Spese del processo fiscale decise dal giudice tributario: Secondo la Corte di Cassazione, a sezioni unite, (ordinanza n. 14554 del 13 luglio 2015) rientra nella giurisdizione tributaria la controversia riguardante la debenza di somme liquidate a titolo di spese processuali delle Commissioni tributarie nel corso di giudizi instaurati dinanzi alle stesse e concernenti materie devolute alla relativa giurisdizione. Viene, infatti, ritenuto che le espressioni utilizzate dal legislatore all’articolo 2, comma 1 del Decreto legislativo n. 546/1992, quali “ogni altro accessorio” o “altri accessori” ricomprendano, per la loro latitudine, anche le spese processuali.

Conciliazione nei giudizi tributari

Conciliazione nei giudizi tributari, estinzione solo se alla proposta segue il versamento.

La Corte di Cassazione, con la sentenza n. 14547 del 13 luglio 2015, ha precisato che nella conciliazione cosiddetta “postfissazione” in cui, nell’ambito del giudizio tributario, la proposta conciliativa è depositata dopo la fissazione dell’udienza e prima della trattazione in camera di consiglio, la Commissione tributaria è tenuta a rinviare l’udienza di trattazione della causa a una data successiva alla scadenza del termine concesso per il versamento, decorrente dalla comunicazione dell’ordinanza di rinvio dell’udienza di trattazione.

Ciò, in applicazione analogica della disciplina dettata per l’ipotesi di conciliazione cosiddetta “prefissazione” in cui la proposta è depositata prima della fissazione dell’udienza di trattazione.

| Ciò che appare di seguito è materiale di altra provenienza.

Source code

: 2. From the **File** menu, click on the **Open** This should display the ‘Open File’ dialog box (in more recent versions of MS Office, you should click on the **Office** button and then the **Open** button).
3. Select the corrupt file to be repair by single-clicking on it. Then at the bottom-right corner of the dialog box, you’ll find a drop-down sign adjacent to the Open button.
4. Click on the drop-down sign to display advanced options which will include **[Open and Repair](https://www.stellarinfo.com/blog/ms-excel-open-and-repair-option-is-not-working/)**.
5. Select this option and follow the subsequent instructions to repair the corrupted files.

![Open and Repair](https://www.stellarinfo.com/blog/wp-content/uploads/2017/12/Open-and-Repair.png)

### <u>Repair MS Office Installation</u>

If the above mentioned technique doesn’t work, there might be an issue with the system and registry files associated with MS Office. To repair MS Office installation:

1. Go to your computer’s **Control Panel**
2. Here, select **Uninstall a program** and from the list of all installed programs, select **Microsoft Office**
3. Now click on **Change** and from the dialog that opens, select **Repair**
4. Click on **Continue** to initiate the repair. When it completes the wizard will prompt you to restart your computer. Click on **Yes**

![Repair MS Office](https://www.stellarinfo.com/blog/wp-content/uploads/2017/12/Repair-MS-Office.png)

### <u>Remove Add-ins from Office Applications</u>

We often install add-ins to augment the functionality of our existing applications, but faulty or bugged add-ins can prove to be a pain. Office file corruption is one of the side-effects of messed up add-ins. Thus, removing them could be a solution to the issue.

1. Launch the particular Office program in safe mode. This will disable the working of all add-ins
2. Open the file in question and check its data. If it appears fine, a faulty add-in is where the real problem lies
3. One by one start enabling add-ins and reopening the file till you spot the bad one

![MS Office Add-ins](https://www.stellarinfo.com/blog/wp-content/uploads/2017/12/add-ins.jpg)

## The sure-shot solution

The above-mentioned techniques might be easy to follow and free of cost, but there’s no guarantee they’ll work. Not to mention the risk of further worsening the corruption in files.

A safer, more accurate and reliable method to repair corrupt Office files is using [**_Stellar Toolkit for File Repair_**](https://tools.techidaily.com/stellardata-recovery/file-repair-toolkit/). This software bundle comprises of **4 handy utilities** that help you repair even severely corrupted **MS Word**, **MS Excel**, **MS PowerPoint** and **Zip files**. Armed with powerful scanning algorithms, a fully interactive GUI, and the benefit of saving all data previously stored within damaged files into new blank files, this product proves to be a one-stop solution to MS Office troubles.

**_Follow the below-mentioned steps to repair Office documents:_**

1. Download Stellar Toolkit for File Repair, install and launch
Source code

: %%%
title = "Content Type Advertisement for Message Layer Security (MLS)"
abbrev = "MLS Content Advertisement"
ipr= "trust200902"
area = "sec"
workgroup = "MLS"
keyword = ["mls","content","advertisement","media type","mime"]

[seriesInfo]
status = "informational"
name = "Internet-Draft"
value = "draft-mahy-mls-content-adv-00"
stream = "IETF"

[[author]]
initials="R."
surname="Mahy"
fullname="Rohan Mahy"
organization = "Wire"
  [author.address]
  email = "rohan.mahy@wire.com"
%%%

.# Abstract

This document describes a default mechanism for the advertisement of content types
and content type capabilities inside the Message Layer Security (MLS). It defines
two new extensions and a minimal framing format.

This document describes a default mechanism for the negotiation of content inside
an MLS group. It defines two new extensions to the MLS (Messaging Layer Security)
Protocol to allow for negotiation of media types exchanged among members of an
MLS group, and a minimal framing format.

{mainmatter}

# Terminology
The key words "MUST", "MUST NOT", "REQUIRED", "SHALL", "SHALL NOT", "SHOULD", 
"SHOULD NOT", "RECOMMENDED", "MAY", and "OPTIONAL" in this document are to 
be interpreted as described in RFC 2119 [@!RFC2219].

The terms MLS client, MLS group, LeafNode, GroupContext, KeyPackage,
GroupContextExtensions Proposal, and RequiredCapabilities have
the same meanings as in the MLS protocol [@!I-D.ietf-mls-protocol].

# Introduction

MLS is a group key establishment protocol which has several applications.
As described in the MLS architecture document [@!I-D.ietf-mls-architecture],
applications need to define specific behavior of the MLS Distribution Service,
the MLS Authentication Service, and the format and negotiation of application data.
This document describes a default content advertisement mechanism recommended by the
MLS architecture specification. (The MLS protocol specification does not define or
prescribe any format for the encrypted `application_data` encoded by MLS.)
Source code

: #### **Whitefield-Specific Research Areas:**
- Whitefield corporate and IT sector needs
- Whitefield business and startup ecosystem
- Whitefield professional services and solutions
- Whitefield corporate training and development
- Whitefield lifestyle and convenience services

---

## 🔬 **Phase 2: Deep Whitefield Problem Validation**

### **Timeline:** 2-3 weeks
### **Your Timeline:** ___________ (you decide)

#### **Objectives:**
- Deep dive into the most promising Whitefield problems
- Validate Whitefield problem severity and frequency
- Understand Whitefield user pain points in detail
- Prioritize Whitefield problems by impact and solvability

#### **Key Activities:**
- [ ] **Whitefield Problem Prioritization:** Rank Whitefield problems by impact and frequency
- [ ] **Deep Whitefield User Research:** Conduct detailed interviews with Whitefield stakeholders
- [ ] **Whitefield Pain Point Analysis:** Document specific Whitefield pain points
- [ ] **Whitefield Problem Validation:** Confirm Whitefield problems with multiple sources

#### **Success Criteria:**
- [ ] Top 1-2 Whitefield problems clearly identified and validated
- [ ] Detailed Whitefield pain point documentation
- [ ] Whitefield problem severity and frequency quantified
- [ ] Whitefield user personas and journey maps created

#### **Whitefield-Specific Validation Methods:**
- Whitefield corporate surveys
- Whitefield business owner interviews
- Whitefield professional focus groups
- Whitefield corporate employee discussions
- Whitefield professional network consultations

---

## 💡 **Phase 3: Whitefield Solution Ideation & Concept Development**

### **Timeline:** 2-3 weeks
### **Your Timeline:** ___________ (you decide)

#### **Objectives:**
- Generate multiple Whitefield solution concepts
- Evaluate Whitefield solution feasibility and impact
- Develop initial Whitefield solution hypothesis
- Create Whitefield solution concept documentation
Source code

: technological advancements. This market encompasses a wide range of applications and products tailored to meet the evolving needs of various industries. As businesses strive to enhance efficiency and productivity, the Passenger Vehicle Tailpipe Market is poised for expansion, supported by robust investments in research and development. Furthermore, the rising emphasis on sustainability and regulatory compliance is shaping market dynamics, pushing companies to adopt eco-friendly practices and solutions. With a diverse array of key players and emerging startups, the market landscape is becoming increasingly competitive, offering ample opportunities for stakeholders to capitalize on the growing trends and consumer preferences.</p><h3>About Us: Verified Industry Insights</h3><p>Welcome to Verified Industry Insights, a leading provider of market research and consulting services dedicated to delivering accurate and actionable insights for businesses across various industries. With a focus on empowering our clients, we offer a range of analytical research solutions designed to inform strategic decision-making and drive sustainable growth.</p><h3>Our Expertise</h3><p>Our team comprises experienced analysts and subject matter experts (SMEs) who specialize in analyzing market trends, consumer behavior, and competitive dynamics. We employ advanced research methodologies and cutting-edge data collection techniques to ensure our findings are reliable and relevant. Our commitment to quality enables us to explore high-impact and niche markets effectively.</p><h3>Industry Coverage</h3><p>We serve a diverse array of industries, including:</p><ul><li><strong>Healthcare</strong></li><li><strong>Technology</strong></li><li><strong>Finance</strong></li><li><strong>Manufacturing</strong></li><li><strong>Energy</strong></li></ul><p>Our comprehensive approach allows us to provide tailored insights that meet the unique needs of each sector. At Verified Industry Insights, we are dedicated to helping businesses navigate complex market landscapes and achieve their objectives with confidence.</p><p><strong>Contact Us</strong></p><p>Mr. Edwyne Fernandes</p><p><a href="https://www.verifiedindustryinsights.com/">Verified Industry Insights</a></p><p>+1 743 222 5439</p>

Qualora poi alla proposta non consegua il citato rinvio e il versamento delle somme, l’eventuale sentenza dichiarativa dell’estinzione del giudizio per cessazione della materia del contendere è appellabile dall’Ufficio, che non può essere costretto all’esecuzione di una conciliazione inesistente, né privato della sua legittima pretesa di far valere l’interesse a una pronuncia sul rapporto giuridico controverso.

Pertanto, gli atti dichiarativi della conciliazione non determinano di per sé la cessazione della materia del contendere poiché tale ultimo effetto si produce solo quando, con il versamento della somma concordata, gli stessi siano diventati efficaci e perfetti.